Find all lines with the word "they" in the material, then copy them.

** Input data **
>>>
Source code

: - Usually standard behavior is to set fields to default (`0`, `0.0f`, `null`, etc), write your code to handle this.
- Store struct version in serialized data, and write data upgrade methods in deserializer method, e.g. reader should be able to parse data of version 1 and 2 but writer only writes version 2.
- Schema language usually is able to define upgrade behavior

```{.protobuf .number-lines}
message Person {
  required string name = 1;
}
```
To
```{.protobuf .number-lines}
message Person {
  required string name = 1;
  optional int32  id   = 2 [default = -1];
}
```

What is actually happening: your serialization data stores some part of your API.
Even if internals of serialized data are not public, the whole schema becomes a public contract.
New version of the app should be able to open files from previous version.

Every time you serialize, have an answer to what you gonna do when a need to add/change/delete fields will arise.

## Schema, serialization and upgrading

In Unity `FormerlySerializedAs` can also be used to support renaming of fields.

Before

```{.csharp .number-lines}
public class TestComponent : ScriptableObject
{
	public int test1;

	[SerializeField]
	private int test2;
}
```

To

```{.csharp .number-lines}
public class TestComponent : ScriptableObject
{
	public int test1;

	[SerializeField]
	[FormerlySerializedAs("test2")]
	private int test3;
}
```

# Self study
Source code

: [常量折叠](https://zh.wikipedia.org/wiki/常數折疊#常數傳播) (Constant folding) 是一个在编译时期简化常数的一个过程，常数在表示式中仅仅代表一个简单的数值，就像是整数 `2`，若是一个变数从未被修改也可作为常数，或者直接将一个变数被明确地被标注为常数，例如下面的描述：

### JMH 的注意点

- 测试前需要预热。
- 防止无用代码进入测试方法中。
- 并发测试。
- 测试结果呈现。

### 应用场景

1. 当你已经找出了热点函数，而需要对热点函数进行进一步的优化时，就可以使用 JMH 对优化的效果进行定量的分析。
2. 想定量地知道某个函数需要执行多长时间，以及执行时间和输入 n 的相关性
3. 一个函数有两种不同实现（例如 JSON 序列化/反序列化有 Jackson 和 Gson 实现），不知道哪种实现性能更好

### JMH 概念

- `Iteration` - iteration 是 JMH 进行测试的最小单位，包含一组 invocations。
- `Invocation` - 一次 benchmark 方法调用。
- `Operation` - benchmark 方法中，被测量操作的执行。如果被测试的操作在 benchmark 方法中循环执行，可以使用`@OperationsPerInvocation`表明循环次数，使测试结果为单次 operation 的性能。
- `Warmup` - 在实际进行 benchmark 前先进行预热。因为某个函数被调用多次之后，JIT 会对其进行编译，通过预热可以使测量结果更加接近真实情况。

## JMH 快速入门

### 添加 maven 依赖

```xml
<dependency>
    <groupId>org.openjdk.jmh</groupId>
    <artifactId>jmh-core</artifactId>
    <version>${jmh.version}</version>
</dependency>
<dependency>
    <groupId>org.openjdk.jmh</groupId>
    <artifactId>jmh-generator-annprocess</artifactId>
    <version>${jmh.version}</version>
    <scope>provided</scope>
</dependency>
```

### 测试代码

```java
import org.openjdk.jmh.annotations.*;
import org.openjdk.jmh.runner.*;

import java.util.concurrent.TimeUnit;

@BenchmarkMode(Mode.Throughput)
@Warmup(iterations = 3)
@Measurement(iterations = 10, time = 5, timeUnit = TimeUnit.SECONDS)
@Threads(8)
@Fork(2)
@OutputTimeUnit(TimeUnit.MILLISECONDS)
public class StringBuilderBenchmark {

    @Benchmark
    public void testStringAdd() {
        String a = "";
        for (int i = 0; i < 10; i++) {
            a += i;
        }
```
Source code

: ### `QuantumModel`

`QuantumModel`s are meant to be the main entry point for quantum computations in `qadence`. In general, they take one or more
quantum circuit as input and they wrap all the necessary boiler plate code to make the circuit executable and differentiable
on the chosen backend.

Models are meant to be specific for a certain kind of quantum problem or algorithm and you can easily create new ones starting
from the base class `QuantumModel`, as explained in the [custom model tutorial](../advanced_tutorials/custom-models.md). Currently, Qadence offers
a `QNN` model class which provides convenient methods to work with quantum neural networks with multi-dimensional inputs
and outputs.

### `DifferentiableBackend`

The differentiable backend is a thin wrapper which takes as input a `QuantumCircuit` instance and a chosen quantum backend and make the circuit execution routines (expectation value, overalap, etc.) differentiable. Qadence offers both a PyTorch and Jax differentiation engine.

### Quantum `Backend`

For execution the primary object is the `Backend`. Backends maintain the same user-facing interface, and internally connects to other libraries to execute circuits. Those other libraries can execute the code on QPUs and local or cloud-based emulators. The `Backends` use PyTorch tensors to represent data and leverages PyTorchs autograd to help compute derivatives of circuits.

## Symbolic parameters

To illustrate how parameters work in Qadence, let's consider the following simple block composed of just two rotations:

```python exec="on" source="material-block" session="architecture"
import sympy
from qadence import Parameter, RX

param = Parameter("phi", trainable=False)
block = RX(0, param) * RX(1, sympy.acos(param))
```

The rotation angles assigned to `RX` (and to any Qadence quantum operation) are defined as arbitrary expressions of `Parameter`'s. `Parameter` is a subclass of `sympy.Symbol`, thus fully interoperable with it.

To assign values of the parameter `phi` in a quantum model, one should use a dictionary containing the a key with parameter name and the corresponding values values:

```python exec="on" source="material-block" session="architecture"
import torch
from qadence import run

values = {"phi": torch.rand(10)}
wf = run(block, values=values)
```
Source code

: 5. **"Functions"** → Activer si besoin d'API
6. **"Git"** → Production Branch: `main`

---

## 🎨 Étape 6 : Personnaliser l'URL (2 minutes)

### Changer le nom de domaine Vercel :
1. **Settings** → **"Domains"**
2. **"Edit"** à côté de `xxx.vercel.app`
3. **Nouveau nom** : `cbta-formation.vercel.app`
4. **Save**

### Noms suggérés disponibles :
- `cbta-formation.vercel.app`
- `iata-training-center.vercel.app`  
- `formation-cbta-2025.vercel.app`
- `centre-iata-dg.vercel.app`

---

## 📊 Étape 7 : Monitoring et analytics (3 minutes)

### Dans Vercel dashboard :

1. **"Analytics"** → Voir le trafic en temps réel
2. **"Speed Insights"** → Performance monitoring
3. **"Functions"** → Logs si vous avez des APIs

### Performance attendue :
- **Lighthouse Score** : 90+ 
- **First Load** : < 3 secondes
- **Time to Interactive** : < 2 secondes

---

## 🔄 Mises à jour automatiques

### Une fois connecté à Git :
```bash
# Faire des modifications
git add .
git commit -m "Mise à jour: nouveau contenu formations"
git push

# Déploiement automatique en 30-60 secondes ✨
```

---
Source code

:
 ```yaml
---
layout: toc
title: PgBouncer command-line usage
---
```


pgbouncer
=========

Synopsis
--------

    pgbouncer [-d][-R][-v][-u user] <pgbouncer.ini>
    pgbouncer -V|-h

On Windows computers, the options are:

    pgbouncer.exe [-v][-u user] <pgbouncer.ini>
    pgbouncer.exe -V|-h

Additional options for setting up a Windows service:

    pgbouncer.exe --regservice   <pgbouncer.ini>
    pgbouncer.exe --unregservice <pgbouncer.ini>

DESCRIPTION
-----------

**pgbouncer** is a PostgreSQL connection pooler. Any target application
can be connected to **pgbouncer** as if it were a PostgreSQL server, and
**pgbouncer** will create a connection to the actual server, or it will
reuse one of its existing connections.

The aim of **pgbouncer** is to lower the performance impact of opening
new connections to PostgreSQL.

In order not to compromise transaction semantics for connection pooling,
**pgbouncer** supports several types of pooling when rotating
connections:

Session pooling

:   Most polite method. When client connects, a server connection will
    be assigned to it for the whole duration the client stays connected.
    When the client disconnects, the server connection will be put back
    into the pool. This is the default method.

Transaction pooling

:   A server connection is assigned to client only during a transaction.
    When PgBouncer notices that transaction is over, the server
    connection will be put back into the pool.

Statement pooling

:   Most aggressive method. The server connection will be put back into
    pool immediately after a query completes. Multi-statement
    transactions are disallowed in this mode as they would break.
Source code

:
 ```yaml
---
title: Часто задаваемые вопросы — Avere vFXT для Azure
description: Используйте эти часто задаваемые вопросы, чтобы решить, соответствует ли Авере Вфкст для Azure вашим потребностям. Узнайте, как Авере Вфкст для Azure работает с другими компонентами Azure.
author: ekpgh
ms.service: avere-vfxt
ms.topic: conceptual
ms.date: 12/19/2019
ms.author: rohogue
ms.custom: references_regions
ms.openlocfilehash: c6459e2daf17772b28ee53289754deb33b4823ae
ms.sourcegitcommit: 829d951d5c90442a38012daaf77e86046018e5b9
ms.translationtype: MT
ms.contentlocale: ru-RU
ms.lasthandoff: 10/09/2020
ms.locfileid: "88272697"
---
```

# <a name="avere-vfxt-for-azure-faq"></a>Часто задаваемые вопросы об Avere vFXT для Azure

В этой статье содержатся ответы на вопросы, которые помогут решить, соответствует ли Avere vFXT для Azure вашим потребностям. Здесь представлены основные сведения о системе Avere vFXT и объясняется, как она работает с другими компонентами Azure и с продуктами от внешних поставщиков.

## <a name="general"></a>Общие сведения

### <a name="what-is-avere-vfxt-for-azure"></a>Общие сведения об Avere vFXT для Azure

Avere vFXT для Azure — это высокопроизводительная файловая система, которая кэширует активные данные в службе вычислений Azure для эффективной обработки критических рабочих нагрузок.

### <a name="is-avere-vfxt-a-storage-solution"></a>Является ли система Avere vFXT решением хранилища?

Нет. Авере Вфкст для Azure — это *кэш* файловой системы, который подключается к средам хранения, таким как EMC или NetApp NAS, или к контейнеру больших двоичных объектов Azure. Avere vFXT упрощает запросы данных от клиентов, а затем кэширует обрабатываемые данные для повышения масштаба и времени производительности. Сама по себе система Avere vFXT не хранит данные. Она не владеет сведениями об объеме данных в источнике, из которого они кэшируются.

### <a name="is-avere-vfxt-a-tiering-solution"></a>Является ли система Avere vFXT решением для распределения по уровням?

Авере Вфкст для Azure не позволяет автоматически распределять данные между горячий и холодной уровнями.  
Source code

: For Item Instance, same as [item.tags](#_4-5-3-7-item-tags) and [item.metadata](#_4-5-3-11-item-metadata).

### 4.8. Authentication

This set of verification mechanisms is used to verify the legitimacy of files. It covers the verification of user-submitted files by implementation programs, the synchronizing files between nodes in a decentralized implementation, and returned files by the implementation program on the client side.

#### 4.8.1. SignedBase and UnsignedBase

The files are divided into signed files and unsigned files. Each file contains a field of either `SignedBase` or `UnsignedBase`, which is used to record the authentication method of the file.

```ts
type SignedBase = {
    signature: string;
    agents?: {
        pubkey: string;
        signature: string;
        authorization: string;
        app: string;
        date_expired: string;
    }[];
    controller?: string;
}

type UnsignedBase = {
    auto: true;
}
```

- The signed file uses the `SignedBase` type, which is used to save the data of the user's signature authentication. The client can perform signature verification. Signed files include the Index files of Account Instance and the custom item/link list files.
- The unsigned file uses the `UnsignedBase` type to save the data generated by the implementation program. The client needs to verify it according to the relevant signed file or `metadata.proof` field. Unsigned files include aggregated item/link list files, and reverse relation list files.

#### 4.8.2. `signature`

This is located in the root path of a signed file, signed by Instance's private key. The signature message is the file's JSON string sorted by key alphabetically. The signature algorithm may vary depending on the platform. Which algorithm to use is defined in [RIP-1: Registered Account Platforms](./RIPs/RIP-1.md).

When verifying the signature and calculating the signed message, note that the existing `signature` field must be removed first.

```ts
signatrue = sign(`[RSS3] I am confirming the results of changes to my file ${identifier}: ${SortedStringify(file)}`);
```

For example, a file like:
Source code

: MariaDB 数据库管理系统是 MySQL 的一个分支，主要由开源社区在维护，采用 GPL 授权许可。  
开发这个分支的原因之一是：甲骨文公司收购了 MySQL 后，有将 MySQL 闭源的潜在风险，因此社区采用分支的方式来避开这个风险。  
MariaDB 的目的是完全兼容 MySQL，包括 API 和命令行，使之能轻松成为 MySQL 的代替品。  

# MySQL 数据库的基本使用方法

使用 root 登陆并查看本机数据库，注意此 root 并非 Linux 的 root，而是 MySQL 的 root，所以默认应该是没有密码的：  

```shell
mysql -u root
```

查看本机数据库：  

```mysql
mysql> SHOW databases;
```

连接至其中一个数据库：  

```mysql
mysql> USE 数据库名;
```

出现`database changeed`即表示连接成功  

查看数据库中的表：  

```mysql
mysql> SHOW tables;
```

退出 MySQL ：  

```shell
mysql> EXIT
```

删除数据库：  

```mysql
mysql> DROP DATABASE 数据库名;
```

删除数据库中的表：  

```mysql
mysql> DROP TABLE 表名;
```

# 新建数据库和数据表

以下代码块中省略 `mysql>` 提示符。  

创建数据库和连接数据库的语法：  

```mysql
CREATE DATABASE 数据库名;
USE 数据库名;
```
<<<
** Response box **
`QuantumModel`s are meant to be the main entry point for quantum computations in `qadence`. In general, they take one or more
quantum circuit as input and they wrap all the necessary boiler plate code to make the circuit executable and differentiable
    transactions are disallowed in this mode as they would break.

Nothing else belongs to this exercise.